------ Çıkarılan metin ------

Siyaset değişken vatanseverlik kalıcıdır

Dr. Öner Buçukcu / Afyon Kocatepe Üniversitesi
16.06.2018

24 Haziran seçimleriyle iktidara kimin geleceğinden çok kimin gideceğine odaklanmış muhalefet anlayışının söz konusu olduğu bir vasatta Erdoğan’ın seçimi kazanma ihtimaline karşılık Parlamentoda AK Parti’nin çoğunluğu elde etmemesi gerektiği anlayışından hareket edilmesi, HDP’nin yeniden nezihleştirilmesi arayışını da beraberinde getirmiş gözüküyor.


Siyaset değişken vatanseverlik kalıcıdır

Seneler evvel PKK’nın terör eylemlerinin oldukça yoğunlaştığı bir evrede devleti temsilen Süleyman Demirel “Kürt realitesini tanıyoruz” gibi bir ifade kullanmıştı. Yıllar içerisinde bu ifade “Kürt meselesi” ya da “Kürt sorunu” halini aldı. Belki Demirel “sorunu” ifade etmek için en doğru kelimeleri tercih etmişti ancak Platon’dan bu yana demokrasinin en ciddi sorunu olduğundan bahsedilen “oy avcılığı” Kürt toplumunu demokratik süreçlerde bir kelle hesabı biçiminde düşündüğü için hadise zamanla provokatif biçimde “sorun” ya da “mesele” halini aldı.

Özellikle liberal sol çevrelerde biçimlenen ve diğer düşünce biçimlerine de sirayet eden Kürt “meselesi” üzerinde düşünülmeye başlamasında PKK şiddetinin -beğenilsin ya da beğenilmesin- belirleyici ve hatta âmil olduğu tezinin de bu sürece eşlik ettiğini belirtmek gerekiyor. Türk solunun 1962’den itibaren 80’li yıllara kadar üstelik barışçıl bir biçimde tartıştığı Kürt “meselesi” hafızasına karşı da bir haksızlık olarak değerlendirilebilecek bu argüman PKK’nın toplumsal ve siyasal alanda inşa ettiği meşruiyetin de en önemli çıpalarından birisi oldu. Kürt “realitesini” temsilen Meclise gelen partilerin meşruiyetini ve siyasal zeminini de bu çıpa biçimlendirdi, belirledi ya da var etti.

------ Veri listesi ------

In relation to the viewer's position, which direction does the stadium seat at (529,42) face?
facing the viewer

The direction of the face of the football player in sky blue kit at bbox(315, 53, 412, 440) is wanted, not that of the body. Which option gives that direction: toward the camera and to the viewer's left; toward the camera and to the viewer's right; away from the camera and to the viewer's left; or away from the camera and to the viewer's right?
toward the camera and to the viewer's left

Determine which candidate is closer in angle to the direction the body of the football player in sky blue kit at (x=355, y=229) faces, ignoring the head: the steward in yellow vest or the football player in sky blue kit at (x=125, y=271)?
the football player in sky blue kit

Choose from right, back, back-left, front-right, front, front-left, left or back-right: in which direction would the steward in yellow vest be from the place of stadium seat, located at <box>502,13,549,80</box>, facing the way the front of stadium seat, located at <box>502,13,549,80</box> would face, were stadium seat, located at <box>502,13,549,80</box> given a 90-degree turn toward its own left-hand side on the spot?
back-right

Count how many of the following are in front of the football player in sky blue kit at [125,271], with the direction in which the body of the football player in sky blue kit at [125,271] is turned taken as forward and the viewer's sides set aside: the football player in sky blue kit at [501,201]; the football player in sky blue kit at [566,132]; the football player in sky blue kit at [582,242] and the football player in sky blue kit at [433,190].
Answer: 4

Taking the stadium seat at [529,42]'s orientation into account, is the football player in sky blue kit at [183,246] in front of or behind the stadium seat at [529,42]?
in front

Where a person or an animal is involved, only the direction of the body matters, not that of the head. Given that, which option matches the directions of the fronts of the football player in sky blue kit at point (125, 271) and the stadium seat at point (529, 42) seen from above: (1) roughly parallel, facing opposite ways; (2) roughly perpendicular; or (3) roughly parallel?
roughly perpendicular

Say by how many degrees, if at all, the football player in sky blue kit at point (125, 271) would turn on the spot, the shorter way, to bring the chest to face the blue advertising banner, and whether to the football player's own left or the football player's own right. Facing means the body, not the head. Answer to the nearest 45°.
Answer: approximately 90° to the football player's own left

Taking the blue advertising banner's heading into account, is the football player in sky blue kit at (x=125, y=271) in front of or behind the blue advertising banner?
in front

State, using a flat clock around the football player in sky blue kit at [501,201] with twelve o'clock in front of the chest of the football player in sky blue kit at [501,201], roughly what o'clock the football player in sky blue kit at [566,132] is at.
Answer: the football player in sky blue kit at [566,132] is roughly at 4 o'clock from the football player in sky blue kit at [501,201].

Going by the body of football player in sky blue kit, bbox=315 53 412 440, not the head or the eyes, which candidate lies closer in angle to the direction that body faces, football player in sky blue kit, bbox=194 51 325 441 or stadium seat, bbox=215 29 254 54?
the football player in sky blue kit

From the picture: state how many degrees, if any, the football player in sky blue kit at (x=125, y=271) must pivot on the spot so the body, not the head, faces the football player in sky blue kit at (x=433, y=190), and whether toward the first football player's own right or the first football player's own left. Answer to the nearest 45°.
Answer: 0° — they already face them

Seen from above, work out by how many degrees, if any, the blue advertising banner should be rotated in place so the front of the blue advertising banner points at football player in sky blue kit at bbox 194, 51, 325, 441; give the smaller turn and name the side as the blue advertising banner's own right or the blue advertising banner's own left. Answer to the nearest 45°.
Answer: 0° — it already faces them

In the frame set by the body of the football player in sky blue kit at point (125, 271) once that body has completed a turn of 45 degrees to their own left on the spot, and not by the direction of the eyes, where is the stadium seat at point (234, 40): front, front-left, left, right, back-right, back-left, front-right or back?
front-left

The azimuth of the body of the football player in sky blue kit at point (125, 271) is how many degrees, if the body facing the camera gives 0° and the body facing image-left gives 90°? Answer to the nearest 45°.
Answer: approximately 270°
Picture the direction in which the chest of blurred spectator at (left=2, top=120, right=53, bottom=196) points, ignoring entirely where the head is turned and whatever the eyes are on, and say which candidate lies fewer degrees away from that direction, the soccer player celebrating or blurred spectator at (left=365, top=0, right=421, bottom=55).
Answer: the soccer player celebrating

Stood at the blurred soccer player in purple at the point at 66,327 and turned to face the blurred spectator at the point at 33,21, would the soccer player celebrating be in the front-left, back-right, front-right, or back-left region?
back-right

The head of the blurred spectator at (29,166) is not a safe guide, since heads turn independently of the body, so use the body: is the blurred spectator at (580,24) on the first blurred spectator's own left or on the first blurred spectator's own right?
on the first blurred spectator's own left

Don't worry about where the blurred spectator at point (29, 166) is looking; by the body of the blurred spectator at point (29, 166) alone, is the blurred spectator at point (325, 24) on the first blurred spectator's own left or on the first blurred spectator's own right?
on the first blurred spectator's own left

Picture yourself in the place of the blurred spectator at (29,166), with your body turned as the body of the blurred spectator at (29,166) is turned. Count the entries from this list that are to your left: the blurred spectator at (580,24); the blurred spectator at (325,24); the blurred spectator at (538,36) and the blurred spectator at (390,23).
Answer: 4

------

● Görev ayrıntıları: Kürt meselesini ele alan yazıya göre Süleyman Demirel, PKK'nın terör eylemlerinin yoğunlaştığı evrede devleti temsilen hangi ifadeyi kullanmıştı?

● Görev yanıtı: "Kürt realitesini tanıyoruz" ifadesini kullanmıştı.